====== SOURCE MATERIAL ======
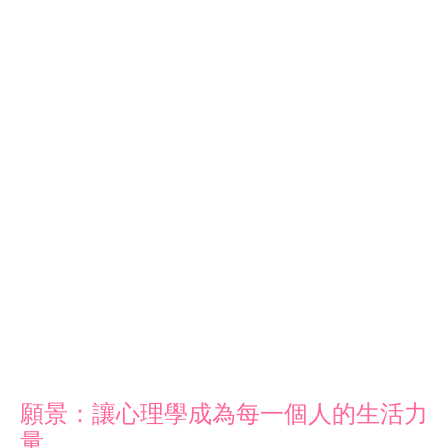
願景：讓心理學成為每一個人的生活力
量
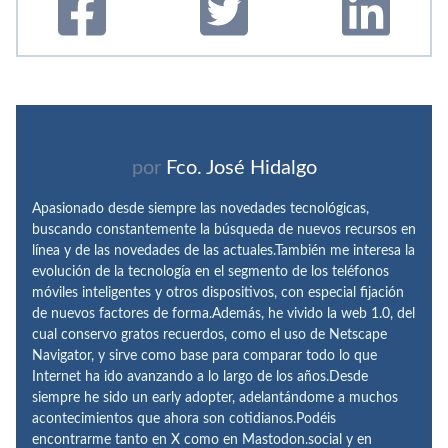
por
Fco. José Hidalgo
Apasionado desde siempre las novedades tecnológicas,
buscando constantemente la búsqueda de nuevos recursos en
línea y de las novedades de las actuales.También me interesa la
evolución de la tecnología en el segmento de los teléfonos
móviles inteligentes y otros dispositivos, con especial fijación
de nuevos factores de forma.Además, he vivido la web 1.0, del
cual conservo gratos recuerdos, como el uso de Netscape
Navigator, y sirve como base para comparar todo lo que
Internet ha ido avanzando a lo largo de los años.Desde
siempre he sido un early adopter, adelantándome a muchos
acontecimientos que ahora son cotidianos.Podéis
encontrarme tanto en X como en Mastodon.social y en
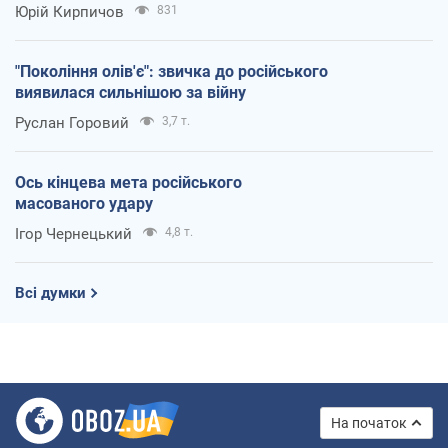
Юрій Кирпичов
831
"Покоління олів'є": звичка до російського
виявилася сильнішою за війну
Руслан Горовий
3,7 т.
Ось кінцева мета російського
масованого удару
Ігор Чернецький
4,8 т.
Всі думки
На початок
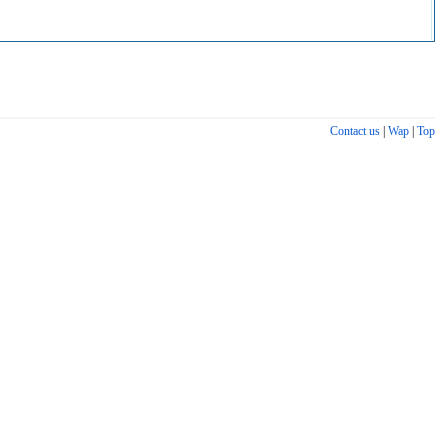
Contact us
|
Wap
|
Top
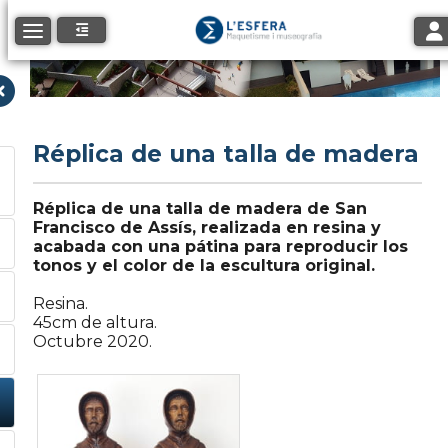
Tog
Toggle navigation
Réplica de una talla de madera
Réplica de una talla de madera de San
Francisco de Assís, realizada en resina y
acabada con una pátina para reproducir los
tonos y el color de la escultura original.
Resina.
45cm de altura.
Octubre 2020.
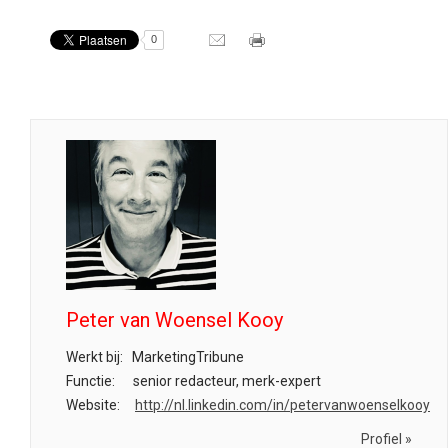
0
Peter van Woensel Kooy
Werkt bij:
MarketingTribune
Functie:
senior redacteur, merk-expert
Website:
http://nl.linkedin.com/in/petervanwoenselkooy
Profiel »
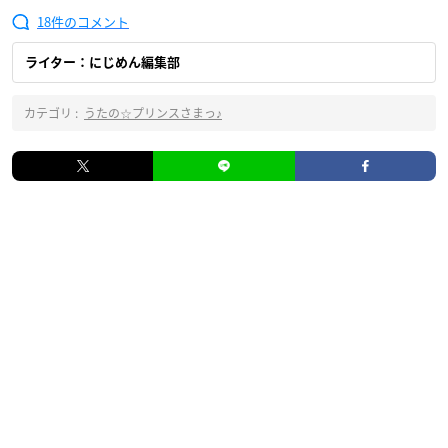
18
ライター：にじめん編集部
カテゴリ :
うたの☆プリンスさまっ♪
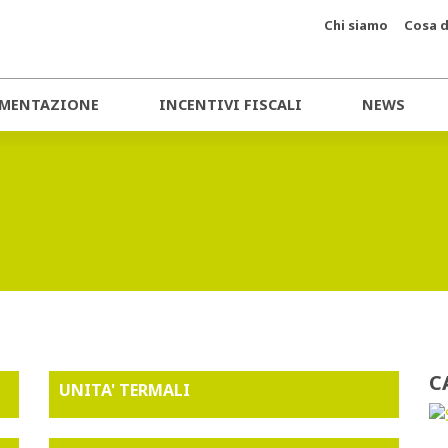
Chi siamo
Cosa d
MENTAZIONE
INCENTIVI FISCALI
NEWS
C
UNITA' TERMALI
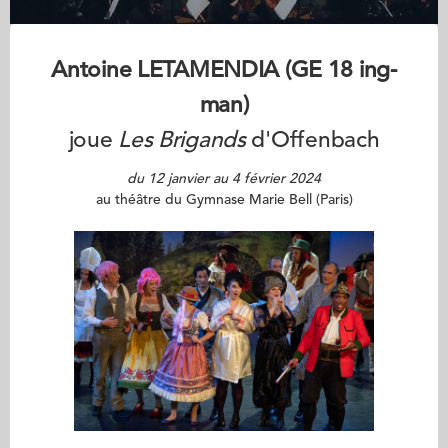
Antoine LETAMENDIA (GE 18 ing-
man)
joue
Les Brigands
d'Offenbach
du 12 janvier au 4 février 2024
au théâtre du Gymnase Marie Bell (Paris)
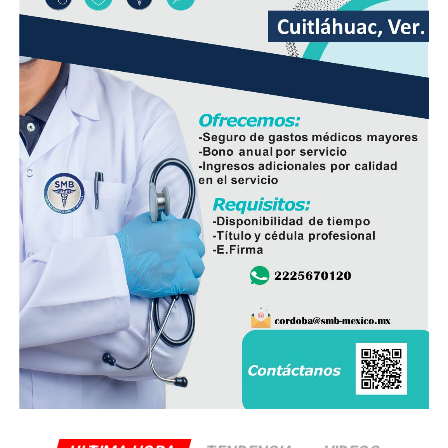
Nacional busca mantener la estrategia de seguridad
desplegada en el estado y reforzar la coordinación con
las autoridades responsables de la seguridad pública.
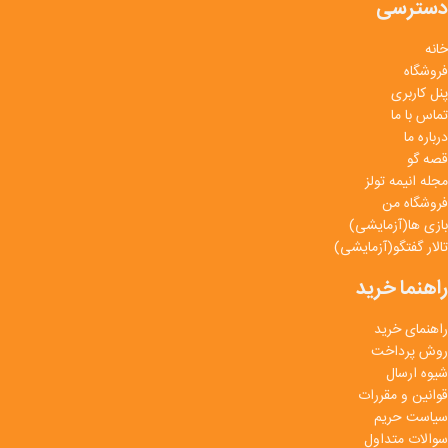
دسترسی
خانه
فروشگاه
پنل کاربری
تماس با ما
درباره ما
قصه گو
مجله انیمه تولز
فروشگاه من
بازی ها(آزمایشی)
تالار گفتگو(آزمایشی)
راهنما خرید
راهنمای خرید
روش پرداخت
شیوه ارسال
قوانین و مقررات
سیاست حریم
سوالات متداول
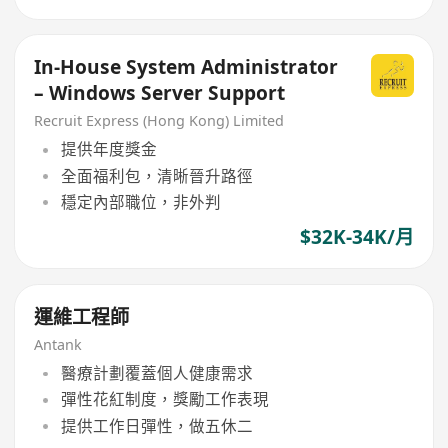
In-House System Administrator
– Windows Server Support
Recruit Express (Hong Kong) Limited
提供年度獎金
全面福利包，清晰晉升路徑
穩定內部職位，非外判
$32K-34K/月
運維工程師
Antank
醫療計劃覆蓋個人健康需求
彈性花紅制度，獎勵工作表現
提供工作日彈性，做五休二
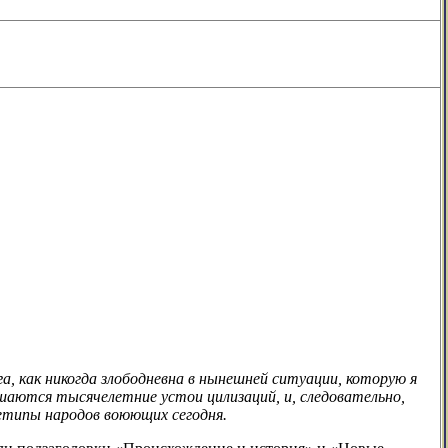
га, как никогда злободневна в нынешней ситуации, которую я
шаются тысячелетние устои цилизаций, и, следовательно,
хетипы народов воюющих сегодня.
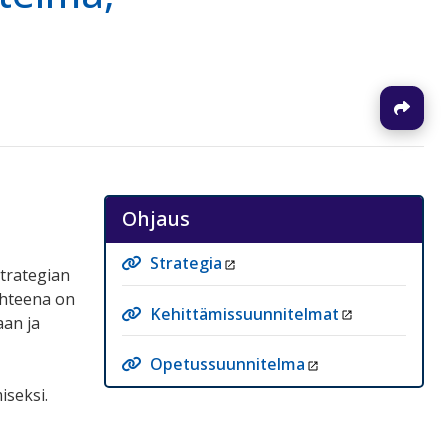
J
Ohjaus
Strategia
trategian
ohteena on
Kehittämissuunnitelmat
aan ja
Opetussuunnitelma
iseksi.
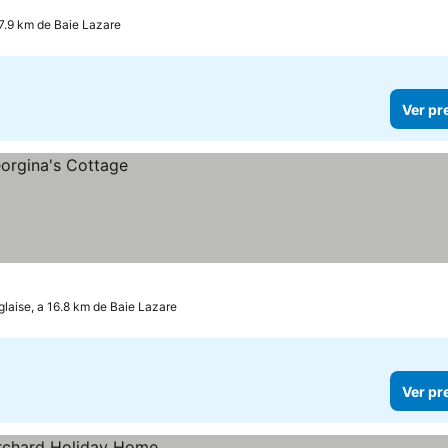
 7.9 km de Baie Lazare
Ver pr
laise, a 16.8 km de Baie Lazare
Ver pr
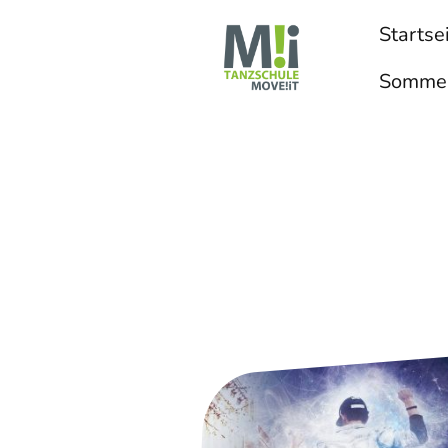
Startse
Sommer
======
** TASK BRIEF **
How many lines of the material above contain the word "آزمایشی"? Reply with the number alone.

** RESULT **
2